What is the latest climate accord in Copenhagen and what are its implications? | Centre for Science and Environment

What is the latest climate accord in Copenhagen and what are its implications?


The Copenhagen Accord that India plans to sign here will instantly forgive industrialised countries’ historical responsibility for climate change, eliminate the distinction between developed and developing countries, prevent effective action to curb global warming, and fatally undermine efforts to renew the Kyoto Protocol. This will be disastrous for the climate, and for India’s most vulnerable communities, says Centre for Science and Environment (CSE).

  • India buckles under pressure in Copenhagen
  • The Copenhagen Accord (which has not been adopted by the Conference of Parties) agrees to weak and non-legally commitments from developed world. The agreement will be disastrous for the world, particularly the poor and the most vulnerable, as it will allow emissions to increase in the rich world.
  • The Copenhagen Accord agrees to a process, which will ultimately kill the Kyoto Protocol and undermine the legitimacy of the UNFCCC. It changes the framework based on equity and historical emissions
  • It agrees that developing country action, which are not supported through international finance and technology also be open “international consultation and analysis”, which could become a backhand way of bringing in international commitments on these countries. This is euphemistic language for international monitoring, reporting and verification
  • “The Accord will not only be disastrous for the climate, it will freeze the inequity in the world for perpetuity,” said Sunita Narain, director, CSE.

The Copenhagen Accord will not curb global greenhouse gas emissions fast enough to avoid a climate catastrophe; the world’s and India’s most vulnerable populations will pay the price.

The accord uses weak and inconsequential language on the matter of cutting emissions from industrialized countries. In fact, it sets up a framework for cutting future emissions, which is bound to take the world to climate catastrophe. It must be noted that as yet, there has been an agreement that industrialized countries must cut emissions by at least 40 per cent by 2020. The Copenhagen Accord destroys this agreement through the following provisions.

It does not set time-bound targets for emission reduction from industrialized countries. Instead it simply says that these countries commit to implement individually or jointly the emission reduction targets that they will themselves submit to the secretariat.
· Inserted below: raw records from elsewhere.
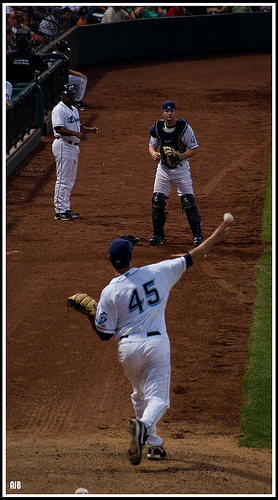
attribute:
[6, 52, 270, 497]
field — dirt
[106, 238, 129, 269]
hat — blue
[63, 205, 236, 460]
baseball player — warming up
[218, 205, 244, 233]
ball — mid-air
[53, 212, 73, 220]
shoe — black and white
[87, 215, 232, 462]
baseball player — throwing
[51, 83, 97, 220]
player — wearing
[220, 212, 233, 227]
baseball — thrown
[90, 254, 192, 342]
baseball jersey — white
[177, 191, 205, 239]
shin guards — black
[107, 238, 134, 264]
baseball hat — blue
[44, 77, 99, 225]
coach — watching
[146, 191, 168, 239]
shin guard — black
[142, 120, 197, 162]
gear — protective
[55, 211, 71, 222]
athletic shoe — black and white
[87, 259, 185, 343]
shirt — white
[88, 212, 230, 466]
player — throwing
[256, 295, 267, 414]
grass — green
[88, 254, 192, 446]
jersey — white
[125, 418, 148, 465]
shoe — black, white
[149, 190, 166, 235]
guard — knee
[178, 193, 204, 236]
guard — knee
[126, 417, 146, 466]
cleat — baseball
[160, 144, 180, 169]
glove — baseball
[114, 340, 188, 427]
pants — white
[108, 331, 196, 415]
pants — white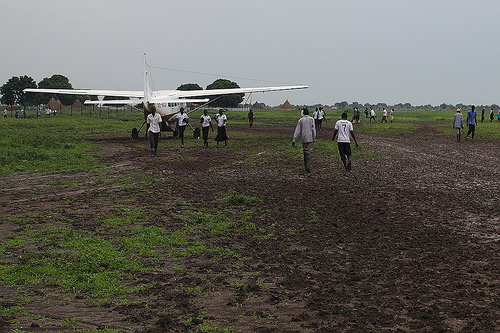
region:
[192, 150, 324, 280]
Brown mud on a field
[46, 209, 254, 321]
Green grass on a field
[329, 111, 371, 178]
Man with a 7 on his shirt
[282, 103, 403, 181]
Two men in a field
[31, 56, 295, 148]
Plane on a muddy field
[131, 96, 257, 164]
People walking in mud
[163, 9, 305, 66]
Cloudy, gray sky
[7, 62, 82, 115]
Green trees by a field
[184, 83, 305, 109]
White wing on a plane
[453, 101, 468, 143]
Person wearing a gray outfit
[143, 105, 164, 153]
a person walking on a field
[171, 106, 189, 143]
a person walking on a field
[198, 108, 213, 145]
a person walking on a field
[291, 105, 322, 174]
a person walking on a field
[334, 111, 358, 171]
a person walking on a field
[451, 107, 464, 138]
a person walking on a field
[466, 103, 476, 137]
a person walking on a field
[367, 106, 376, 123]
a person walking on a field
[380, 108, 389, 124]
a person walking on a field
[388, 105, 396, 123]
a person walking on a field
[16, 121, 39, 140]
this is the grass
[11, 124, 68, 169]
the grass is green in color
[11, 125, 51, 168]
the grass is short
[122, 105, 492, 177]
these are some people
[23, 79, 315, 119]
this is an airplane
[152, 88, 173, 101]
the airplane is white in color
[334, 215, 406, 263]
this is the ground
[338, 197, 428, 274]
the ground is muddy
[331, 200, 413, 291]
the mud is brown in color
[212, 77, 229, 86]
the leaves are green in color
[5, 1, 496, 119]
the sky is blue gray and clear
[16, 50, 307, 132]
a plane is parked on the field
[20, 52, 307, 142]
the plane has a propeller on the nose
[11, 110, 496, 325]
the primitive runway is dirt and weeds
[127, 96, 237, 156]
people are walking away from the plane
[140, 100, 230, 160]
the people have white shirts on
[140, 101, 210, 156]
the people have black pants on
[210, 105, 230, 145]
the lady has a black skirt on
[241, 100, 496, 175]
people are walking on the landing field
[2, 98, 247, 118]
a fence is near the plane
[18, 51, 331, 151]
a white plane in a field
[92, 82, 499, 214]
several people walking in a field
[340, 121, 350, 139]
number 7 on back of shirt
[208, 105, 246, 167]
a woman in a black skirt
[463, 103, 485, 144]
a man in a blue shirt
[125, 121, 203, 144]
two wheels of the plane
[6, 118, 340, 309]
grassy patches on the dirt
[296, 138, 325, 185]
brown pants on a man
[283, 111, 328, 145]
long sleeved gray shirt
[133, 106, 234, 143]
four girls in white shirts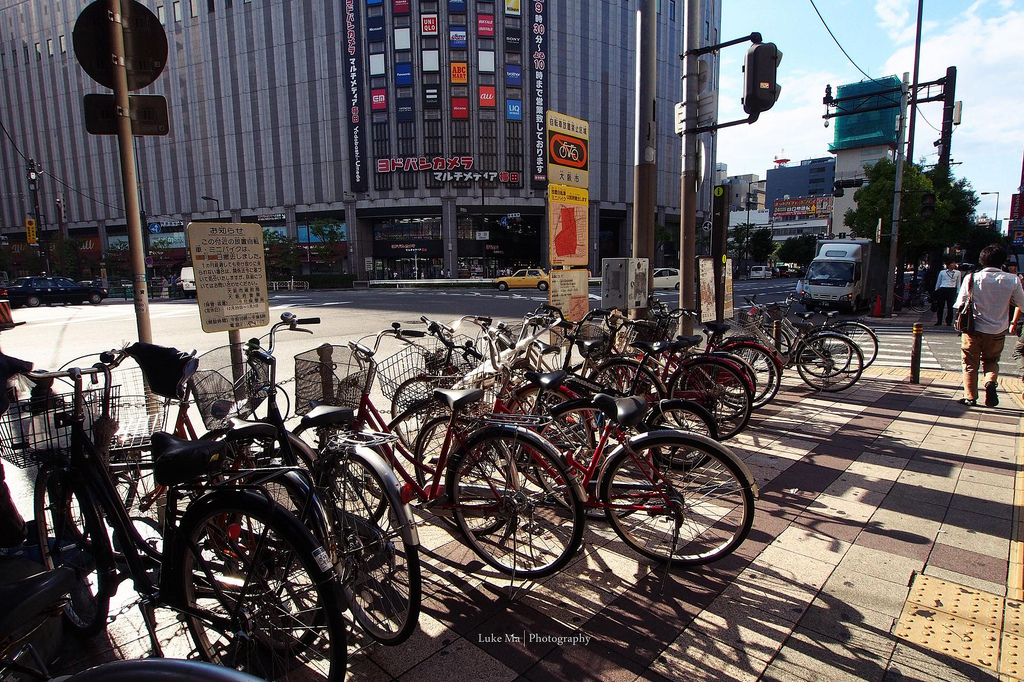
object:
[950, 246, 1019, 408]
person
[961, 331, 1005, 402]
pants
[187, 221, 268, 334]
sign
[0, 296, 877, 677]
bikes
In other words, these countries will be allowed to set their own domestic targets, whatever these may be. The targets will not be based on internationally agreed burden sharing arrangements – how much industrialized countries must cut to keep the world within the 2°C temperature increase (which itself is too high) by when. In the climate agreements, the targets are currently set based on the historical and current emissions of countries. This provision will be disastrous for the world and set up a framework based on inequity and unfair burden sharing. It must be rejected. This virtually guarantees that the world will not be able to prevent runaway global warming. An analysis by the UNFCCC, leaked yesterday, shows that current pledges by industrialised countries will put the planet on track to an average temperature increase of 3°C.

The Accord does not set a firm peaking year for Annex 1 countries. It is well known that these countries should have already peaked in their emissions. The Accord in fact gives them a cop-out as it will allow them to use their domestic pledges to actually increase and not decrease emissions fast. The US pledge in fact allows it to increase it emissions for the next 10 years or more. This will be disastrous for all.

The Accord proposes a pledge-and-review model for emissions reduction, which means that developed countries are only asked to take voluntary, domestic actions. This is a step backwards from the current Kyoto Protocol, which legally requires industrialised countries to make modest emissions cuts between 2008 and 2012.

In May 2009, India, China and 35 other developing nations had submitted an ambitious proposal to the UNFCCC to strengthen Kyoto by requiring nations to cut their emissions by 45 per cent below 1990 levels by 2020. This is what scientists say is needed in order to avoid dangerous temperature rises of 2°C or more.

By agreeing to a pledge-and-review deal today, India has done an extraordinary about-face. The UN has estimated that current pledges by developing countries would sentence the world to temperature increases of at least 3°C. There is nothing in the Copenhagen Accord that can compel industrialised countries to take stronger near-term targets in order to avoid dangerous global warming.